How to Fix Mouse Problems
The mouse and keyboard are the under-appreciated and usually reliable workhorses of a computer system. Most people take it for granted that the mouse will work each time they start the computer, so when it doesn't it can be highly frustrating. There are various reasons a computer's mouse may stop working. Fixing most mouse problems is relatively easy, but there are guidelines to help determine if the mouse can be repaired or should be replaced.
Things You'll Need
- Rubbing alcohol
- Cotton swab
- Lint-free towel or paper towel
Solving General Mouse Problems
Check the mouse's connection. If the mouse is connected through a USB port, make sure the cable is not loose. Push on the USB connector to make sure it is seated snugly. If the mouse has an older serial port connection, make sure the connector has not become loose and examine the serial port pins for signs of damage.

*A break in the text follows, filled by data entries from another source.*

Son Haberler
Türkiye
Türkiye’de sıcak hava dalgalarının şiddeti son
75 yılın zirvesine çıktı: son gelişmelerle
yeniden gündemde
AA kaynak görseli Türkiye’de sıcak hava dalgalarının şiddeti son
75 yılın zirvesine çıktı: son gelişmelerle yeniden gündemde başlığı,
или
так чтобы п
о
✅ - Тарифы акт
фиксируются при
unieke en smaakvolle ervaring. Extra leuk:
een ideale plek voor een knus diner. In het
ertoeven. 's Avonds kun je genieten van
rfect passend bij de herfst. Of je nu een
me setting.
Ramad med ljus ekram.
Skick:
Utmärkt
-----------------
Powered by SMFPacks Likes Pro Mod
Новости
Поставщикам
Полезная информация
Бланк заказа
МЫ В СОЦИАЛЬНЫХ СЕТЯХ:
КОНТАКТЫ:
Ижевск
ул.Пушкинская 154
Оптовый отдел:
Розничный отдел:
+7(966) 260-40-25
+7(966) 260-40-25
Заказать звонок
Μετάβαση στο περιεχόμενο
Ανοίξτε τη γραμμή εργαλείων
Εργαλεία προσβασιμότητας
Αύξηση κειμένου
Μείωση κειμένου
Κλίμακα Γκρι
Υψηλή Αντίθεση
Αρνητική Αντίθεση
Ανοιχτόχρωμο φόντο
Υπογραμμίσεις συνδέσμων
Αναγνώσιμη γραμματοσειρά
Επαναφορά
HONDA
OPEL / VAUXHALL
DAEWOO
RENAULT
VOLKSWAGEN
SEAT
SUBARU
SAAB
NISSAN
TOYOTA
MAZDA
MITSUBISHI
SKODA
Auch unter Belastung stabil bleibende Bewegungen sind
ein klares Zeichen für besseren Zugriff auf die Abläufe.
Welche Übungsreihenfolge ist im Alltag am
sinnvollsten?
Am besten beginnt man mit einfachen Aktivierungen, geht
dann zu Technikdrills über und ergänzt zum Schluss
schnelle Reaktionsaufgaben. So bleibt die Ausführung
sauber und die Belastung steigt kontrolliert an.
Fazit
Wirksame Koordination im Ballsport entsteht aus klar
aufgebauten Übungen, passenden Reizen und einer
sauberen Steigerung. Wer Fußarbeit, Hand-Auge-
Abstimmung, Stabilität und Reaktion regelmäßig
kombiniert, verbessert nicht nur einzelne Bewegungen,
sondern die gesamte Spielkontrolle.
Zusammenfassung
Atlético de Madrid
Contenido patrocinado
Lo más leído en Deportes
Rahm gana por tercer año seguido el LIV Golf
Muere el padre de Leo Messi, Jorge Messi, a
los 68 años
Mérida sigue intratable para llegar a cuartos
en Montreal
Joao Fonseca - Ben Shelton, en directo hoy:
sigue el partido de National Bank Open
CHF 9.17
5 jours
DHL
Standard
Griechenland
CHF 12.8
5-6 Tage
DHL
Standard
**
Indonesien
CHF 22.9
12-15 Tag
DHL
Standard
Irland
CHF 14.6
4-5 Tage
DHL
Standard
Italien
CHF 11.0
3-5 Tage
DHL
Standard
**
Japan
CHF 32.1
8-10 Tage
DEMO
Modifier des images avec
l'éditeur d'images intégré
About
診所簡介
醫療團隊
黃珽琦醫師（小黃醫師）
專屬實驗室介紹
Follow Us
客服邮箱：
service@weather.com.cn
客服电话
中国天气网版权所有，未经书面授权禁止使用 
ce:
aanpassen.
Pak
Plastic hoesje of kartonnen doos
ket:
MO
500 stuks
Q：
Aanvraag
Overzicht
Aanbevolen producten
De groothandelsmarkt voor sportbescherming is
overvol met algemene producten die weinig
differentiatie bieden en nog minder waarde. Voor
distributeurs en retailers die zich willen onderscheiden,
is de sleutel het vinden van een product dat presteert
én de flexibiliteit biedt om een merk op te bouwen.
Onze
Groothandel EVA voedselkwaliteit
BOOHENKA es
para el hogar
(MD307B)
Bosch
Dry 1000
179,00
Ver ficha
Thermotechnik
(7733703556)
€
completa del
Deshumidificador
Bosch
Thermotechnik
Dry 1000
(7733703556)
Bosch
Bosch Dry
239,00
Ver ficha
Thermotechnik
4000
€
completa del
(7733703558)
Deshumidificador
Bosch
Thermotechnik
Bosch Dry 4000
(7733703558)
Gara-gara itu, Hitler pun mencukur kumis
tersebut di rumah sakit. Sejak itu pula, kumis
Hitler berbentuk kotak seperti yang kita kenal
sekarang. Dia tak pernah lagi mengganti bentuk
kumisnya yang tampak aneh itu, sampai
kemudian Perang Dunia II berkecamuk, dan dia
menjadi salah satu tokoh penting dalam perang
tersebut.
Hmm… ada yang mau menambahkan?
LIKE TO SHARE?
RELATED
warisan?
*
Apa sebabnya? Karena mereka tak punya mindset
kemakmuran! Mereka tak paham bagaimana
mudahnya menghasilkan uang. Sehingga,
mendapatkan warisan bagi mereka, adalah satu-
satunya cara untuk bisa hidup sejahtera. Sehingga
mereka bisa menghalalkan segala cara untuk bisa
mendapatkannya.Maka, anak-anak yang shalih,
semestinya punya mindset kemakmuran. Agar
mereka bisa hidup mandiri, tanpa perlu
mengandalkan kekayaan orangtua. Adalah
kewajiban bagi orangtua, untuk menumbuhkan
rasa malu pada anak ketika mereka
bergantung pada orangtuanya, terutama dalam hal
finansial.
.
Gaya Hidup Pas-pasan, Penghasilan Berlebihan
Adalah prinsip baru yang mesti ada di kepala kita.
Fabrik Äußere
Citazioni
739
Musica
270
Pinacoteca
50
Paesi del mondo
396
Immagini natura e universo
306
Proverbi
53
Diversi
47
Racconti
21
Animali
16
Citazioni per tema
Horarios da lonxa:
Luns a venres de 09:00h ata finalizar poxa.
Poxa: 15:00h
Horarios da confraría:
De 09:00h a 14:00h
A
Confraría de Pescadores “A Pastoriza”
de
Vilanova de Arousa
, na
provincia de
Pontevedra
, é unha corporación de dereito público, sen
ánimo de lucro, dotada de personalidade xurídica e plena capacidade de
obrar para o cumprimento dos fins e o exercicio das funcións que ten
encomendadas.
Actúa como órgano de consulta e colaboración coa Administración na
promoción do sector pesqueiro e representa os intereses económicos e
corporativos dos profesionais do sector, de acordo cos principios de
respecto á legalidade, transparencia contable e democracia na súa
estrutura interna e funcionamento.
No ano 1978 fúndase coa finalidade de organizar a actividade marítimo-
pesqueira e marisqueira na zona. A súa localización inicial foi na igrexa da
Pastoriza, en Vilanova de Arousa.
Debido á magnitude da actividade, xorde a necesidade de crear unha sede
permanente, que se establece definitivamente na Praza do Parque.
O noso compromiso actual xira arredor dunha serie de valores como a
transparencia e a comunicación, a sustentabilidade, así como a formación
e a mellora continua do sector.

Plug the mouse into another port on the computer and test it. The port can become damaged or the computer may no longer recognize the mouse in that particular port.
Inspect the mouse's cord for signs of damage and make sure the cord has not broken loose from the USB connector end or the mouse itself. If the mouse cord has been severed or the wires have come loose on either end, the mouse likely will have to be replaced.
Clean the mouse. A mouse that uses a ball for tracking needs frequent cleaning. Unscrew the plastic ring on the underside of the mouse in the direction indicated by the arrows on the mouse. Remove the ball in the mouse and clean the ball and the inside of the mouse, paying special attention to the small roller inside the mouse. Use a cotton swab or a clean lint-free towel and a small amount of rubbing alcohol. Allow the parts to dry, then reassemble the mouse. It should work more smoothly.
Check the mouse settings. Go to the "Start" button on the computer, then click "Control Panel." Depending on the computer's operating system, you may have to click "Settings" first to get to the "Control Panel." Click on "Mouse." Examine the settings under the various tabs to see if any changes are required to address problems.
Uninstall any newly added software programs or hardware. Check the performance of the mouse. If the problem is resolved, there may be a conflict with the mouse and the new program or hardware.
End the program you are working on and restart the computer. If a user clicks the mouse too many times in rapid succession, the computer memory can freeze, which in turn freezes the mouse.
Examine the lock button for a built-in mouse on a laptop. If the mouse stops working, you may have accidentally hit the lock button, which typically is located right above the mouse. Press the button again to unlock it.
Solving Optical Mouse Problems
Clean the mouse. An optical mouse uses light-emitting diodes instead of a ball to track movement. Gently clean the lens area under the mouse with a soft lint-free towel or paper towel and a little rubbing alcohol.
Use a mousepad. An optical mouse often does not work well, or at all, on a glass or glossy surface.
Find a smooth, even surface on which to use the mouse if a mousepad is not available.
Solving Wireless Mouse Problems
Examine the mouse receiver to make sure it is securely plugged into a USB port on the computer.
Plug the receiver into another port in case the one being used is damaged or not compatible with the mouse.
Replace the batteries in the mouse.
Reinstall any drivers that came with the mouse. The system may have become corrupted, and reinstalling the driver or downloading a new driver from the manufacturer's website may fix the problem.
Tips & Warnings
- To ensure that the problem is with the mouse, disconnect it from the computer you are using and connect it to another computer. If the mouse works with the other computer, there likely is a problem with the first computer.